Trump didn't use the media to spread lies about the Iranian deal. That was Obama, according to his loyal creative-writing minion, Ben Rhodes.
Trump didn't dictatorially stop a years-long investigation by the supposedly "independent" Justice Department into drug running by terrorists sponsored by Iran. That was Obama.
Trump didn't use the IRS to violate the freedom of speech and freedom of association rights of political opponents. That was Obama.
Trump didn't violate the nation's bankruptcy laws to reward political supporters. That was Obama, rewarding unions when he used taxpayer money to bailout GM.
Trump didn't use foreign nationals as an excuse to spy on and attempt to take out a political opponent. That was the Obama administration, in collusion with the DNC and Hillary Clinton.
The Trump administration did not illegally unmask names surrounding his political opponents. That was Obama.
Trump did not give U.S. uranium operations to Russia after his Secretary of State got massive donations for her foundation and her husband got huge amounts for a single speech from Russia. That was Obama.
Trump did not whisper that he would be flexible with Russia. That was Obama.
Trump did not give a stand down order to stop investigating Russian hacking before an election. That was Obama.
Trump did not allow people to die while concocting a lie about a video to protect his political power. That was Obama (and Hillary).
Trump did not violate separation of powers by illegally stealing money more than once to pay shortfalls for Obamacare. That was Obama.
Trump did not shake down corporations and set up slush funds at EPA, Justice and CFPB to be used for political purposes and to reward political supporters. That was Obama.
Trump does not look away when sanctuary cities and states refuse to enforce immigration laws that Congress passed. That was Obama.

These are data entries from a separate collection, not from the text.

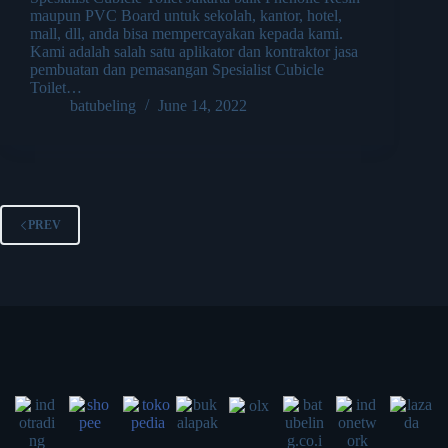
maupun PVC Board untuk sekolah, kantor, hotel,
mall, dll, anda bisa mempercayakan kepada kami.
Kami adalah salah satu aplikator dan kontraktor jasa
pembuatan dan pemasangan Spesialist Cubicle
Toilet…
batubeling
June 14, 2022
PREV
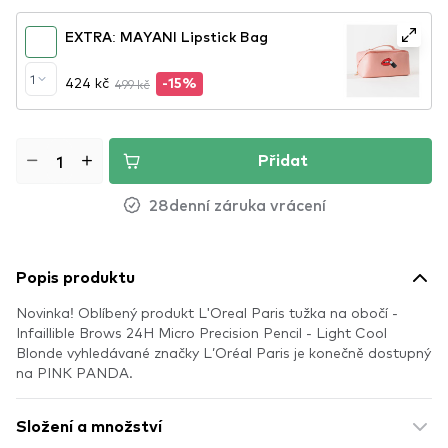
EXTRA: MAYANI Lipstick Bag
1
424 kč
499 kč
-15%
Přidat
28denní záruka vrácení
Popis produktu
Novinka! Oblíbený produkt L'Oreal Paris tužka na obočí -
Infaillible Brows 24H Micro Precision Pencil - Light Cool
Blonde vyhledávané značky L’Oréal Paris je konečně dostupný
na PINK PANDA.
Složení a množství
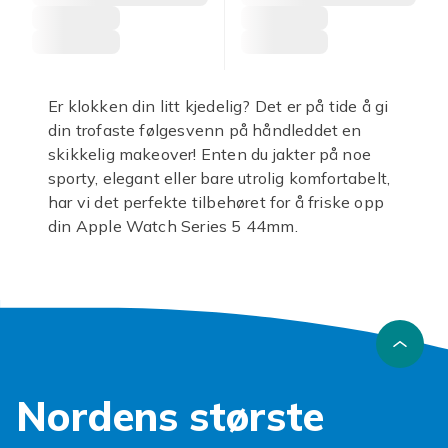
Er klokken din litt kjedelig? Det er på tide å gi
din trofaste følgesvenn på håndleddet en
skikkelig makeover! Enten du jakter på noe
sporty, elegant eller bare utrolig komfortabelt,
har vi det perfekte tilbehøret for å friske opp
din Apple Watch Series 5 44mm.
Vi vet at din smartklokke er mer enn bare et
ur; den er en forlengelse av din personlige stil.
Derfor tilbyr vi et omfattende utvalg av
Apple
Watch Series 5 reimer
i alle tenkelige
materialer og farger. Fra slitesterkt silikon som
tåler en treningsøkt, til sofistikert skinn som
Nordens største
passer perfekt til kontoret, finner du garantert
noe som fanger blikket. Våre
Apple Watch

Trump did not willfully and illegally withhold documents from Congress for years on Fast and Furious. That was Obama.
Trump did not have an Secretary of State who continually violated the nations security laws and then made sure that she wasn't prosecuted. That was Obama. Maybe that was because Obama himself violated the laws by corresponding with her on that computer.
Trump did not have a Secretary of State handing out favors for huge foreign donations. That was Obama.
Trump did not look the other way while people named Eric Holder, James Clapper, John Brennan, Susan Rice and others committing perjury. That was Obama. People associated with Obama were always above the law while the media and other Democrats lecture the public about no one being above the law.
For eight years most of the media cheered as Obama and his administration ignored the law and Constitution and for three years, they have been searching for a crime with which to impeach Trump. They print fake stories with anonymous sources to seek reasons to impeach. They act like the Obama administration was scandal-free to intentionally mislead the public because the only thing that matters is power for Democrats.
It is truly a shame that so few in the media, in collusion with other Democrats, believe that Democrats are above the law and intentionally mislead the public by creating fake crimes for Trump.
It is a bigger shame when Republicans want to be loved by the media and other Democrats and instead of wanting to root out crimes and corruption climb on board to attack Trump.
Thank God for Trump and his tweeting because if he was not so vocal, he would have been gone by now and the corrupt media and other Democrats would be well on their way to destroying America, capitalism and our way of life. Few Republicans have the gonads that Trump has to take the cabal on the way he does.